Titolo: Gerber Syndrome
Regia: Maxi Dejoe
Anno: 2011
Paese: Italia
Giudizio: 3/5
Un nuovo virus tiene in scacco l'Europa. Decisamente peggiore dell'influenza aviaria e di tutte le altre pandemie che hanno allarmato le organizzazioni sanitarie mondiali, il morbo di Gerber è una malattia a metà tra un'influenza e l'Aids. Scoperto in Germania nel 2008 e ormai diffuso in tutto il mondo, si contrae entrando in contatto con sangue o saliva infetti e si manifesta con una febbre molto alta e aggressiva. Ma ben presto la sindrome di Gerber rende gli esseri umani simili a zombie. Il virus si sta diffondendo a macchia d'olio, perché gli infetti perdono il controllo e tendono a essere violenti, attaccando chiunque capiti loro a tiro. Una volta contagiati, non c'è scampo. Il terzo stadio della malattia conduce, infatti, alla morte. Ecco perché è stato istituito un centro sanitario dedicato, il CS, in cui i malati vengono messi in quarantena e allontanati definitivamente dalla società. Una troupe televisiva decide di realizzare un documentario su questo nuovo e temibile virus, seguendo il lavoro di Luigi, un ventitreenne addetto alla sicurezza, incaricato di intercettare gli infetti segnalati e portarli al CS, e quello di un medico in prima linea, il dottor Ricardi, che si sta occupando del difficile caso di Melissa, una ragazza contagiata accidentalmente.

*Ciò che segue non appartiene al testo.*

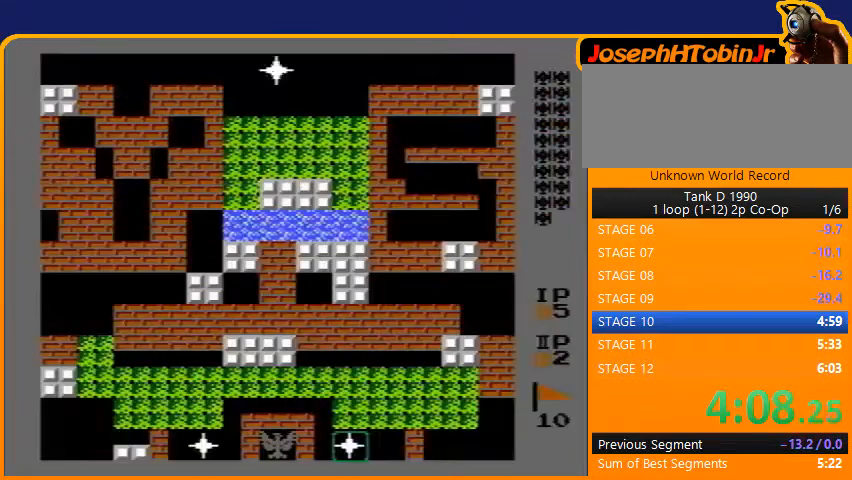
Gameplay with a controller (Nintendo layout); each line is a JSON object with the inputs held at the frame after it. "events" lists button and stick changes between this image and that frame as [ms after this image, input, new state], when the widget could be followed in between. Not read: L3 R3.
{"buttons": ["DPAD_UP"], "events": [[200, "DPAD_UP", "down"]]}
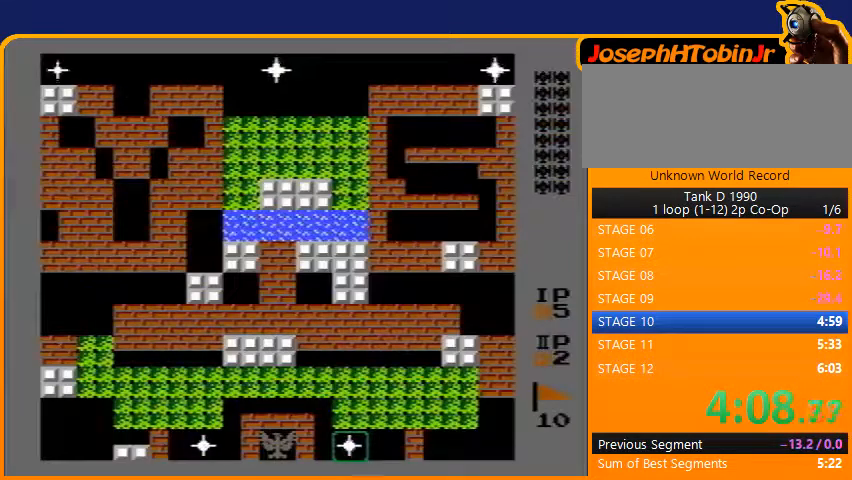
{"buttons": ["DPAD_LEFT"], "events": [[367, "DPAD_LEFT", "down"], [367, "DPAD_UP", "up"]]}
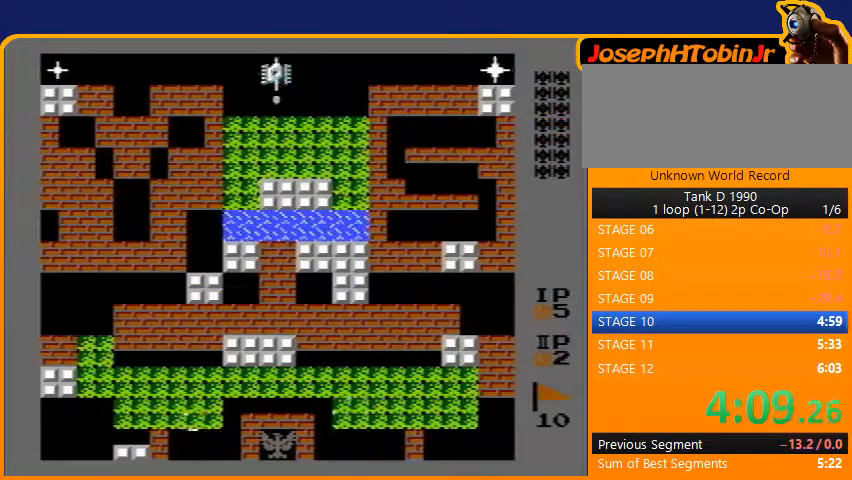
{"buttons": ["B", "DPAD_UP"], "events": [[233, "DPAD_UP", "down"], [267, "DPAD_LEFT", "up"], [333, "B", "down"]]}
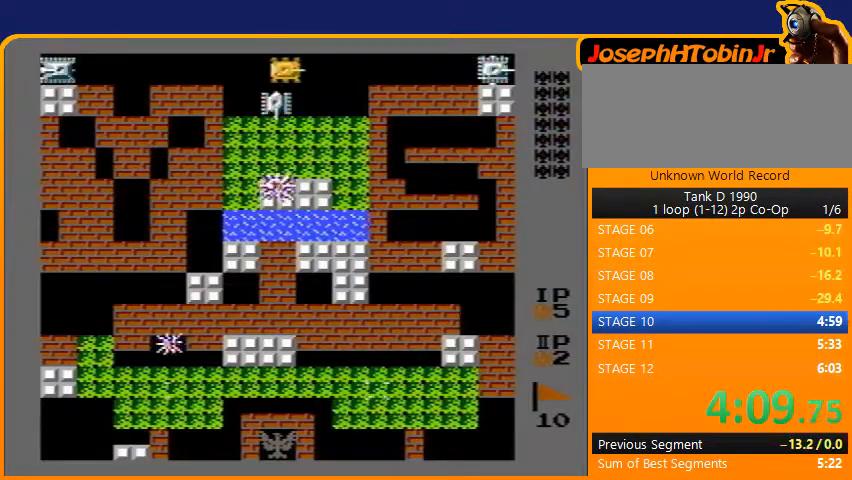
{"buttons": ["B", "DPAD_UP"], "events": []}
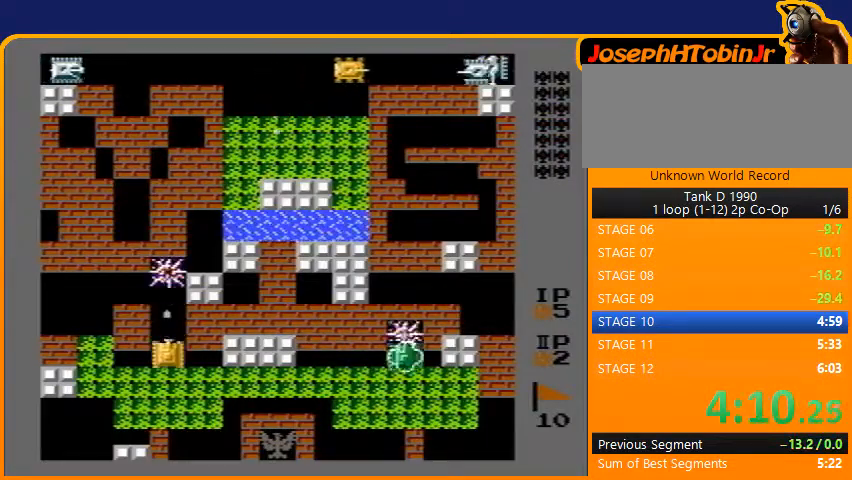
{"buttons": ["B", "DPAD_UP"], "events": []}
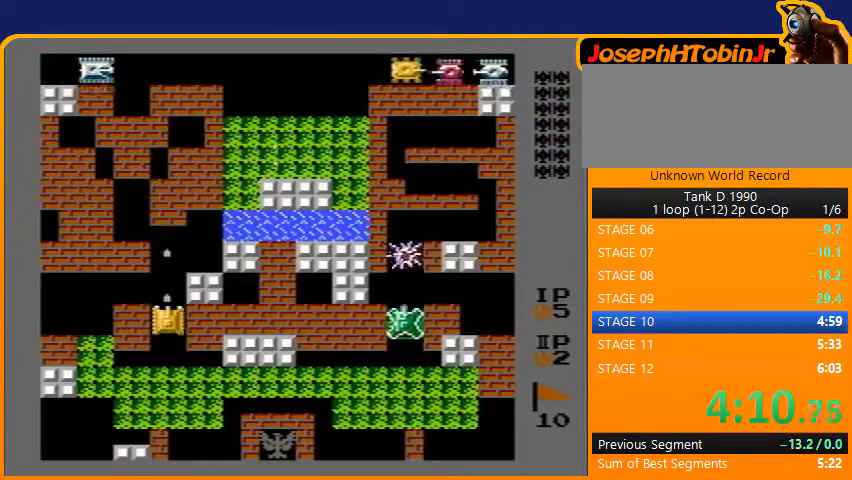
{"buttons": ["DPAD_UP"], "events": [[300, "B", "up"]]}
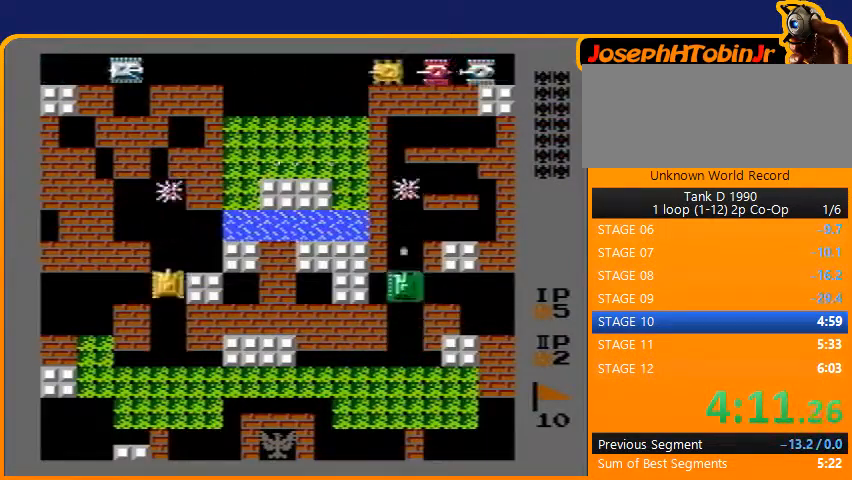
{"buttons": ["B", "DPAD_UP"], "events": [[33, "B", "down"]]}
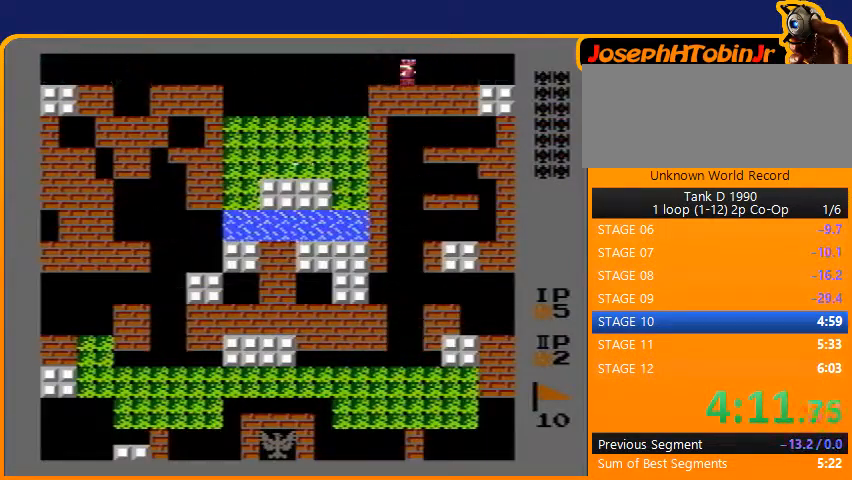
{"buttons": ["B", "DPAD_UP"], "events": []}
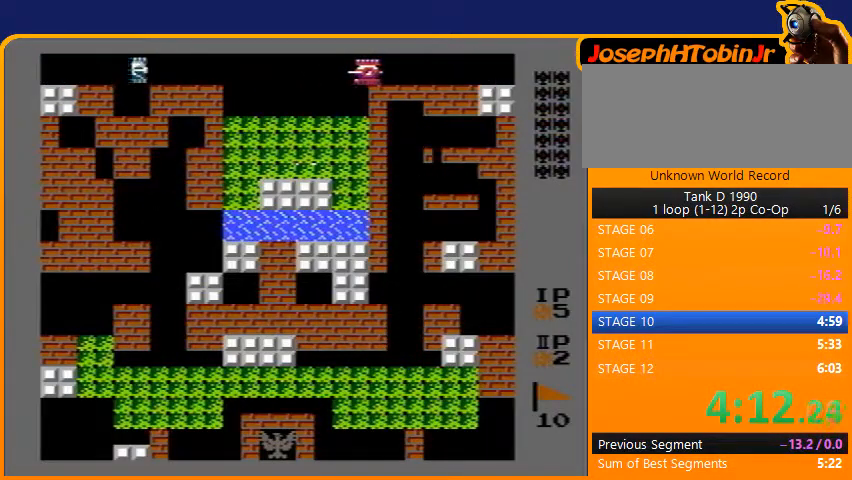
{"buttons": ["B", "DPAD_UP"], "events": []}
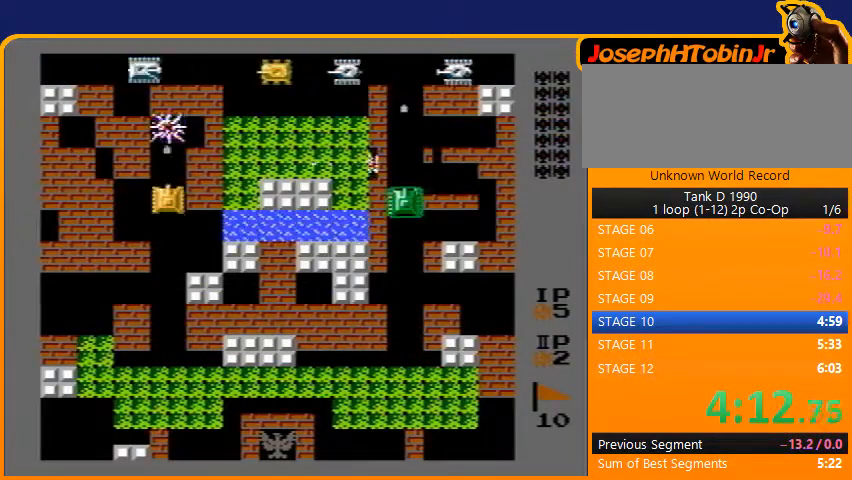
{"buttons": ["B", "DPAD_UP"], "events": [[133, "B", "up"], [233, "B", "down"]]}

Ultimamente ho visionato davvero parecchi horror italiani e di questi forse uno dei primi con venature sci-fi riuscito è questo Gerber Syndrome di un giovane regista torinese.
Un film maturo, certo che soffre ancora di tutti i difetti di un'opera prima, ma che dall'altra è un bene perchè mostra comunque la voglia e l'interesse di cercare di dare una propria impronta e sapersi imporre con uno stile personale.
Dopo alcuni corti passati al TFF arriva l'esordio con il suo primo lungometraggio.
Il film è stato girato low-budget con un manipolo di attori sconosciuti ma funzionali, ed è ottimo in questo caso l'aver preso nomi non noti (penso soprattutto legato ad un problema di budget) ma che in realtà aiuta ancora di più lo spettatore nel duro lavoro dell'immedesimazione che noi viviamo e assistiamo sotto gli occhi di un medico, di una guardia e di una ragazza malata e il suo toccante dramma famigliare.
Mai banale ed evitando come la peste inutili soluzioni che debbano far versare una lacrimuccia, il film è un mockumentary quasi tutto telecamera a spalla che sembra adattarsi alla forma scenica di altri film horror recenti.
Mi è piaciuta molto l'idea di non mettere in scena zombie o creature create dallo stesso virus ma invece qualcosa di molto più reale, molto più vicino, che attaccando il sistema nervoso, porta ad una paura primordiale anche molto più sentita nello spettatore perchè fondamentalmente più vera e vicina a noi.
Un film sul contagio e sulla pandemia, tema che oggi, insieme al cinema post-apocalittico, sta diventando una delle risorse petrolifere più saccheggiate dall'industria cinematografica e dagli autori internazionali.
Per fortuna che i risultati finora visti segnano un risultato che lascia ben sperare.